Records provided:
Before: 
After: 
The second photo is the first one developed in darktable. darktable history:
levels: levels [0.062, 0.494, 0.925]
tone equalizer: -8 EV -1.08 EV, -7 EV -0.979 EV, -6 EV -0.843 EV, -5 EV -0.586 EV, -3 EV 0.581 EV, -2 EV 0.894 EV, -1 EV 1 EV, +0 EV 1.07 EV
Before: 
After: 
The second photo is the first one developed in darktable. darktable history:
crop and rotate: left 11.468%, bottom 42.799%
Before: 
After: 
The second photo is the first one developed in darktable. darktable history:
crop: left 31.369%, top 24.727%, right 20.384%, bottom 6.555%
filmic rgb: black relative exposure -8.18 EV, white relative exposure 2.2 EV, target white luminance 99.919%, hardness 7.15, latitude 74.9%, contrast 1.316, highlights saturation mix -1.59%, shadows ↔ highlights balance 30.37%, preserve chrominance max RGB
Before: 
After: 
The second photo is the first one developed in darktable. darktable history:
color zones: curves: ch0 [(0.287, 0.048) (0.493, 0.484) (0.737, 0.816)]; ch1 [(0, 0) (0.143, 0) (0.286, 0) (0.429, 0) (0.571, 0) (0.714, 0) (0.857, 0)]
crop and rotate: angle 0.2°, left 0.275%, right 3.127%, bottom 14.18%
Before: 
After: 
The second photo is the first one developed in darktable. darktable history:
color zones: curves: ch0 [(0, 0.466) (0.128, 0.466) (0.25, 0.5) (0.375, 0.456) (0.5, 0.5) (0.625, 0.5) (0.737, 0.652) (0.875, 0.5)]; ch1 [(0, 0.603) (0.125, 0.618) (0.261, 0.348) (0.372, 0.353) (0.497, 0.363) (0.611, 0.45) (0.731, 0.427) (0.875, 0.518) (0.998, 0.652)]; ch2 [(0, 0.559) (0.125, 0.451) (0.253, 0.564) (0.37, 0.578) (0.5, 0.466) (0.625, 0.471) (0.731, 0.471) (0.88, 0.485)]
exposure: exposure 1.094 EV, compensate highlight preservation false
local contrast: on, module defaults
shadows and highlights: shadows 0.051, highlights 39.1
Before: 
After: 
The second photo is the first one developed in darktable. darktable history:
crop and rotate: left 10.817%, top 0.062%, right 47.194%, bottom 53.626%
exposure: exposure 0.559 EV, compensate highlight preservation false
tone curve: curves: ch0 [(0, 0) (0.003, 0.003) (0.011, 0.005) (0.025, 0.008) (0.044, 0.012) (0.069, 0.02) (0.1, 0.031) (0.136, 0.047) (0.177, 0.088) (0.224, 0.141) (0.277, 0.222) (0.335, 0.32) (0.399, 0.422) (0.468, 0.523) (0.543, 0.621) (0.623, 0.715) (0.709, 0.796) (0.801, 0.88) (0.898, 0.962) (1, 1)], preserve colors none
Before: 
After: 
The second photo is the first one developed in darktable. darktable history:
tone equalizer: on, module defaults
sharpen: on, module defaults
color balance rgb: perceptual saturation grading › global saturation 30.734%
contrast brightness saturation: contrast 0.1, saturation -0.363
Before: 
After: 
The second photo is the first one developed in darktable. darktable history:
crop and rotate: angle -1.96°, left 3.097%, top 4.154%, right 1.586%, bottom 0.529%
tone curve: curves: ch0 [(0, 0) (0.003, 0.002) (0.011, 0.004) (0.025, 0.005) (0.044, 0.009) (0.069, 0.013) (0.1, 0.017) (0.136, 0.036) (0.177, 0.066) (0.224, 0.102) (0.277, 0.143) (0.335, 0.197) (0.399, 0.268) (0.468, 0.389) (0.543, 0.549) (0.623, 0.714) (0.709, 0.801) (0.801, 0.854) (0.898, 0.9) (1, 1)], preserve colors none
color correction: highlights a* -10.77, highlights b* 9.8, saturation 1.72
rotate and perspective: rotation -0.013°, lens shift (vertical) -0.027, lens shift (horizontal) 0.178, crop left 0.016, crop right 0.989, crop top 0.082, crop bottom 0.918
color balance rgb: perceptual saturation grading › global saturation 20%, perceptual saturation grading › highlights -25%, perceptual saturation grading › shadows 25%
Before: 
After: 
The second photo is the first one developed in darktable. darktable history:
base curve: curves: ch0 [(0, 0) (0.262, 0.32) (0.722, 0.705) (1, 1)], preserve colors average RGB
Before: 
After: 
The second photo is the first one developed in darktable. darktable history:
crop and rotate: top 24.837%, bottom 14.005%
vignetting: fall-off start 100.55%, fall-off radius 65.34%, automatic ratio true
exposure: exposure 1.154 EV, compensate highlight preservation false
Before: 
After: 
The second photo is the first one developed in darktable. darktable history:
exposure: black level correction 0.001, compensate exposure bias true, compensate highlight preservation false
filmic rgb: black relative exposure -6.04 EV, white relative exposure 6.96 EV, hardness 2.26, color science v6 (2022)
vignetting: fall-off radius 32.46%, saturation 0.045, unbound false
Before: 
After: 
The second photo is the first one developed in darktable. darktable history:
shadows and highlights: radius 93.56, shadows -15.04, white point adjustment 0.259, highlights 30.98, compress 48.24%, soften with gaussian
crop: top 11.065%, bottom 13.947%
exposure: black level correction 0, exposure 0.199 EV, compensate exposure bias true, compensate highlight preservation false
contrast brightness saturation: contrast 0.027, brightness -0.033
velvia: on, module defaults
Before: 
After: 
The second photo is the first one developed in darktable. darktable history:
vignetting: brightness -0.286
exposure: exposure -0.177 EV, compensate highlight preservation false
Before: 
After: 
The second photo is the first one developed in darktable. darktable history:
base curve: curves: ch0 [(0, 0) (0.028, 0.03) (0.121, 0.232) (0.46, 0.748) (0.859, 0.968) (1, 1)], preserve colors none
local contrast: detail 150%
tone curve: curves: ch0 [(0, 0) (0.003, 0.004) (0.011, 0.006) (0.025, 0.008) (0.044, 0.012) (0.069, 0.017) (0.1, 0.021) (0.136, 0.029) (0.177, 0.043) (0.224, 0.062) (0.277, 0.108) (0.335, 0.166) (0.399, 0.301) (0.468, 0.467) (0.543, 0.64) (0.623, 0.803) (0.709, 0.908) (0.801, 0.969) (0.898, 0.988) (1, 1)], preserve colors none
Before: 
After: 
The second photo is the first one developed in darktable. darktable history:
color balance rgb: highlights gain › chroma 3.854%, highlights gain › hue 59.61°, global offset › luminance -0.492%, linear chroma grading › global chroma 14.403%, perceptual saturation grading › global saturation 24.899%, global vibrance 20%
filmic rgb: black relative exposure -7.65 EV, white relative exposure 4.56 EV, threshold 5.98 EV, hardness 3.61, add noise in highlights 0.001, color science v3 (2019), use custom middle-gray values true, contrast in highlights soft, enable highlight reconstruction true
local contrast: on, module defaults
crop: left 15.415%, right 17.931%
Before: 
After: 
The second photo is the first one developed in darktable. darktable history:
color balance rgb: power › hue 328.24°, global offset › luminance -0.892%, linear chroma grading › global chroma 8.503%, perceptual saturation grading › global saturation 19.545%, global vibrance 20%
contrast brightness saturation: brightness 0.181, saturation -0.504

Exercise objective: Reproduce the material above word for word, beginning with its first line and stopping after the line that contains "crop and rotate: left 11.468%, bottom 42.799%".

Written reply:
Before: 
After: 
The second photo is the first one developed in darktable. darktable history:
levels: levels [0.062, 0.494, 0.925]
tone equalizer: -8 EV -1.08 EV, -7 EV -0.979 EV, -6 EV -0.843 EV, -5 EV -0.586 EV, -3 EV 0.581 EV, -2 EV 0.894 EV, -1 EV 1 EV, +0 EV 1.07 EV
Before: 
After: 
The second photo is the first one developed in darktable. darktable history:
crop and rotate: left 11.468%, bottom 42.799%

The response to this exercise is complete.